First, it is not true that the ICU occupancy rate is often hovering around 100%. In 2018, it was more like 65%, on average, at least in urban hospitals anyway. Further, who cares if it’s only regional? If one lives in that region, that is a problem. If one is a doctor or nurse in that region, that is a problem. If one region of the country is hurting, we should care. And the regions being hit the hardest are the regions with low vaccination rates. That is the point. Additionally, there are people who can’t get an ICU bed due to no failure on their part because it is being taken by a Covid patient who chose to be irresponsible and not get vaccinated. That is also a problem.

Second, it’s false that this surge is due to illegal/legal immigration. No, rather, it’s due, partly, to the fact too many evangelicals refuse to get vaccinated and instead would rather blame people who don’t look or sound like them. Isn’t there a word for that?





As UNVAXED and COVID illegals are bussed around the U.S., I am not surprised at what is happening. Also many flown in from Afghanistan might be infected as well. Think of the new people arriving that have not been exposed to COVID yet.

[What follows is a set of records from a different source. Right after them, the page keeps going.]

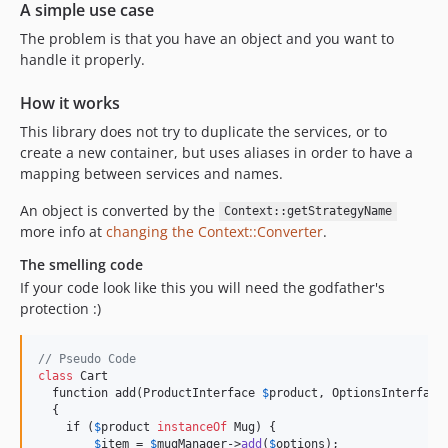
A simple use case
The problem is that you have an object and you want to
handle it properly.
How it works
This library does not try to duplicate the services, or to
create a new container, but uses aliases in order to have a
mapping between services and names.
An object is converted by the
Context::getStrategyName
more info at
changing the Context::Converter
.
The smelling code
If your code look like this you will need the godfather's
protection :)
// Pseudo Code
class
 Cart

  function add(ProductInterface 
$
product, OptionsInterface
  {

    if (
$
product
instanceOf
 Mug) {

$
item
 = 
$
mugManager
->
add
(
$
options
);
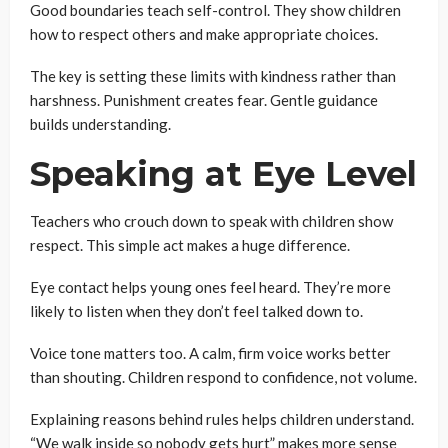
Good boundaries teach self-control. They show children
how to respect others and make appropriate choices.
The key is setting these limits with kindness rather than
harshness. Punishment creates fear. Gentle guidance
builds understanding.
Speaking at Eye Level
Teachers who crouch down to speak with children show
respect. This simple act makes a huge difference.
Eye contact helps young ones feel heard. They’re more
likely to listen when they don’t feel talked down to.
Voice tone matters too. A calm, firm voice works better
than shouting. Children respond to confidence, not volume.
Explaining reasons behind rules helps children understand.
“We walk inside so nobody gets hurt” makes more sense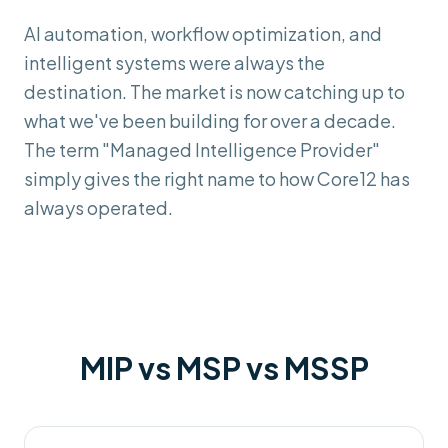
AI automation, workflow optimization, and
intelligent systems were always the
destination. The market is now catching up to
what we've been building for over a decade.
The term "Managed Intelligence Provider"
simply gives the right name to how Core12 has
always operated.
MIP vs MSP vs MSSP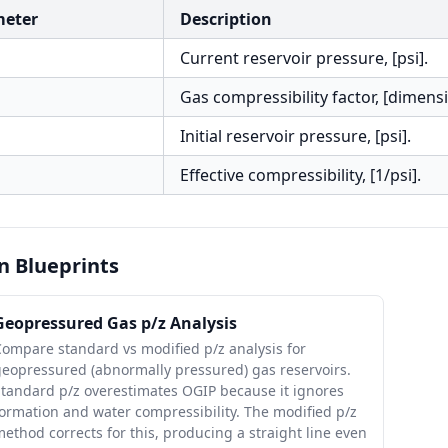
meter
Description
Current reservoir pressure, [psi].
Gas compressibility factor, [dimensi
Initial reservoir pressure, [psi].
Effective compressibility, [1/psi].
n Blueprints
Geopressured Gas p/z Analysis
ompare standard vs modified p/z analysis for
geopressured (abnormally pressured) gas reservoirs.
Standard p/z overestimates OGIP because it ignores
ormation and water compressibility. The modified p/z
ethod corrects for this, producing a straight line even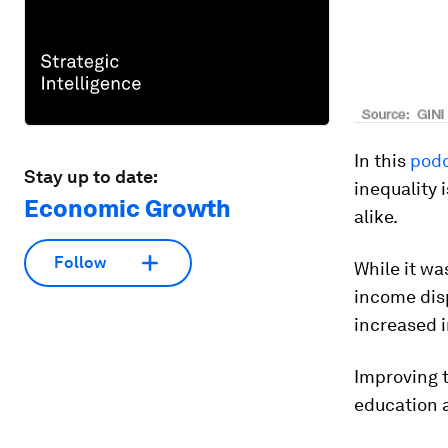
In this
podc
Stay up to date:
inequality
Economic Growth
alike.
Follow
While it wa
income disp
increased i
Improving t
education a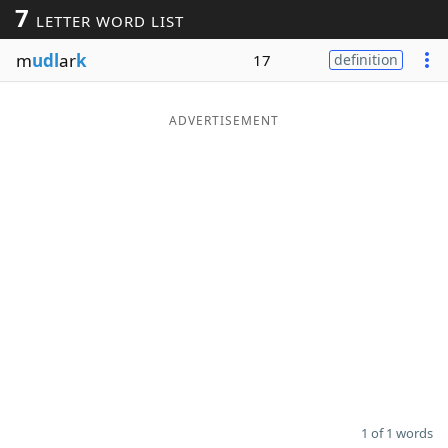
7
LETTER WORD LIST
Word List
Maker
m
udl
ar
k
17
definition
Blog
ADVERTISEMENT
Our Brands
1 of 1 words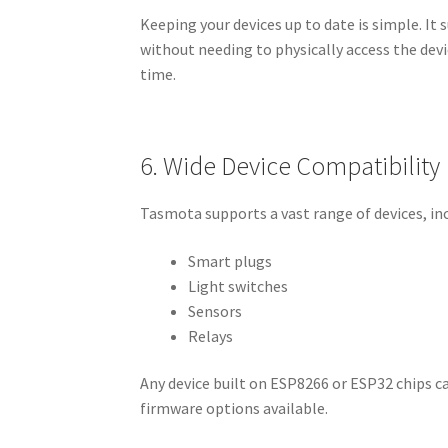
Keeping your devices up to date is simple. It
without needing to physically access the devi
time.
6. Wide Device Compatibility
Tasmota supports a vast range of devices, in
Smart plugs
Light switches
Sensors
Relays
Any device built on ESP8266 or ESP32 chips c
firmware options available.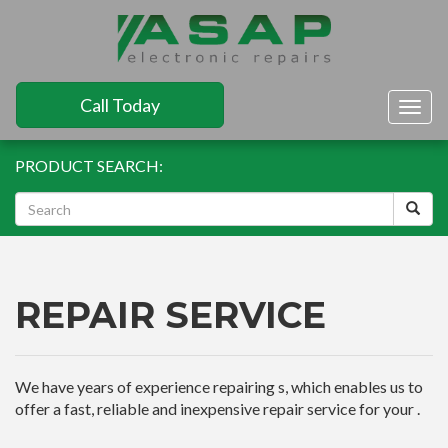
Call Today
Togg
navig
PRODUCT SEARCH:
REPAIR SERVICE
We have years of experience repairing s, which enables us to
offer a fast, reliable and inexpensive repair service for your .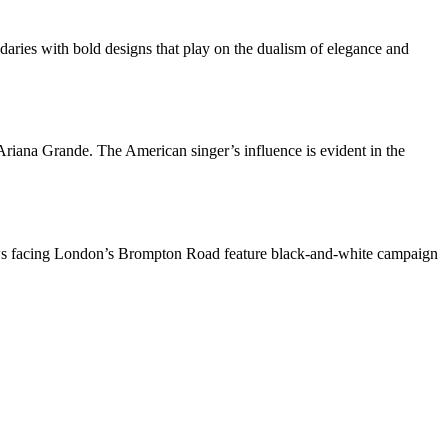
daries with bold designs that play on the dualism of elegance and
 Ariana Grande. The American singer’s influence is evident in the
ndows facing London’s Brompton Road feature black-and-white campaign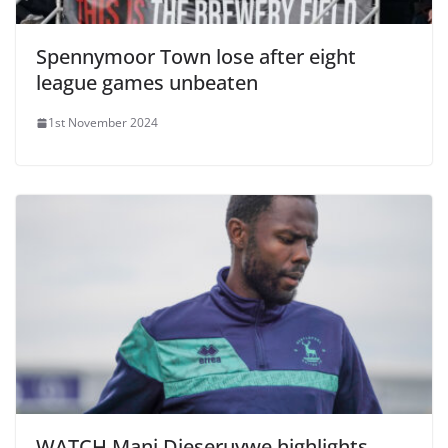
Spennymoor Town lose after eight
league games unbeaten
1st November 2024
WATCH Mani Dieseruvwe highlights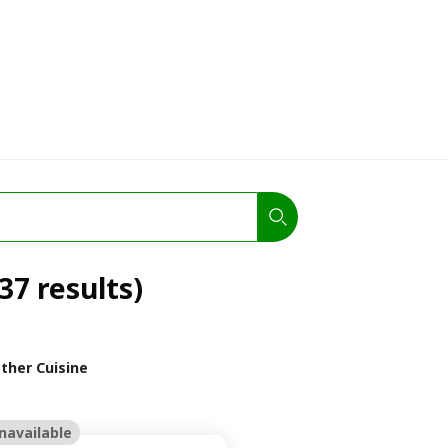
37 results)
ther Cuisine
navailable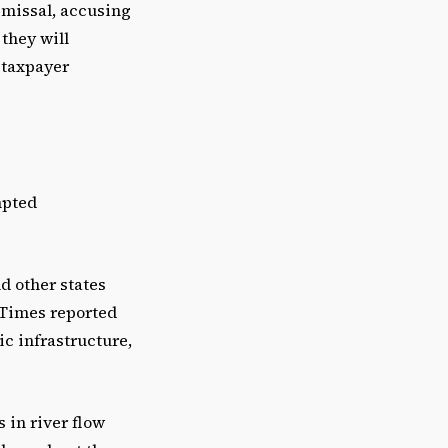
smissal, accusing
 they will
t taxpayer
mpted
nd other states
 Times reported
c infrastructure,
 in river flow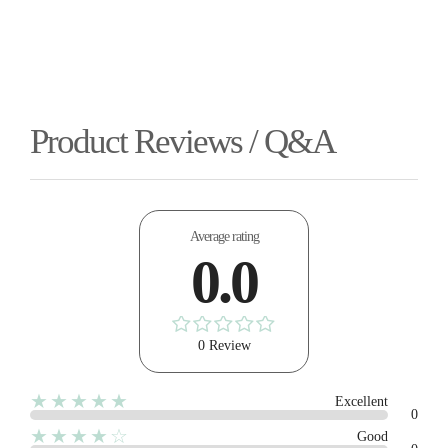
Product Reviews / Q&A
Average rating
0.0
0 Review
★★★★★
Excellent
0
★★★★☆
Good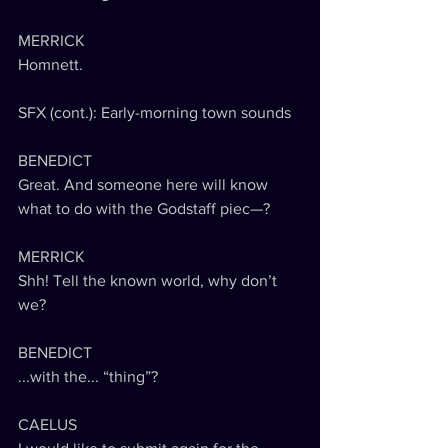
MERRICK
Homnett.
SFX (cont.): Early-morning town sounds
BENEDICT
Great. And someone here will know 
what to do with the Godstaff piec—?
MERRICK
Shh! Tell the known world, why don’t 
we?
BENEDICT
...with the... “thing”?
CAELUS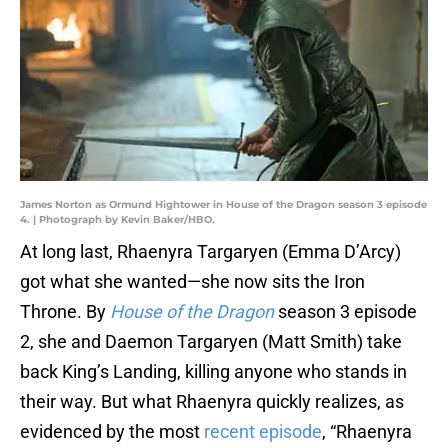
James Norton as Ormund Hightower in House of the Dragon season 3 episode
4. | Photograph by Kevin Baker/HBO.
At long last, Rhaenyra Targaryen (Emma D’Arcy)
got what she wanted—she now sits the Iron
Throne. By
House of the Dragon
season 3 episode
2, she and Daemon Targaryen (Matt Smith) take
back King’s Landing, killing anyone who stands in
their way. But what Rhaenyra quickly realizes, as
evidenced by the most
recent episode
, “Rhaenyra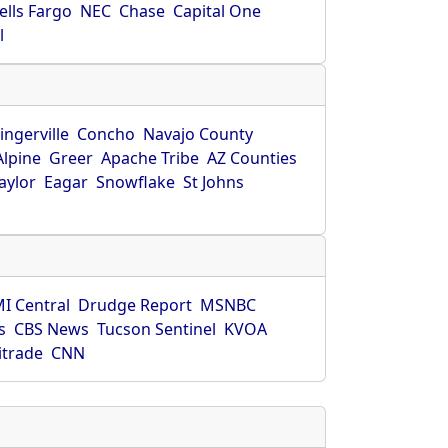
ells Fargo
NEC
Chase
Capital One
l
ingerville
Concho
Navajo County
Alpine
Greer
Apache Tribe
AZ Counties
aylor
Eagar
Snowflake
St Johns
I Central
Drudge Report
MSNBC
s
CBS News
Tucson Sentinel
KVOA
itrade
CNN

Were those people vaxed before or after arriving? Were they quarantined?
Someone needs to accept blame for this but it won't be Biden and his media. They and many others will blame it on unvaxed Americans and church gatherings.

not silent

I am in healthcare and know lots of doctors. While it's true that the pandemic is worse in certain areas-and it's true hospitals have been crowded in the past-what we are experiencing now is NOT NORMAL.

I live in Florida, and the hospital where I worked would sometimes get really crowded during tourist season. We even had emergency room patients out in the hallway. On at least one occasion, there were patients on stretchers with curtains around them set up in the lobby near the elevator. I'm sure the nurses and doctors were tired and stressed back then. As has been pointed out, the system was already overburdened BEFORE COVID.

Now, the situation is MUCH, MUCH worse. Before COVID, I never heard of hospitals running out of oxygen in the US. I never heard of them having to set up makeshift morgues outside due to the number of people who were dying. I have never heard the level of fatigue, alarm, and burnout from healthcare providers I'm hearing now.

I don't know any politicians, so this is not about politics. I do know doctors, and they are all VERY concerned about this. Frankly, I find it EXTREMELY frustrating that so many people who may not be as affected by the virus are quick to minimize the pain, stress, and anguish thousands of other people ARE experiencing right now.


It must be pointed out that this is regional and not throughout the USA. Many areas are not experiencing this. Also we must always remember that ICU occupancy is often hovering around 100%. Anyone knows who has worked in a hospital that having a sick patient transferred from a normal Med/Surg unit can often be very challenging due to no beds being available. This is an ongoing problem that predates COVID. It is because hospitalized patients often come in sick requiring an ICU/CCU bed. And some require "upgrading" to an Intensive Care Bed.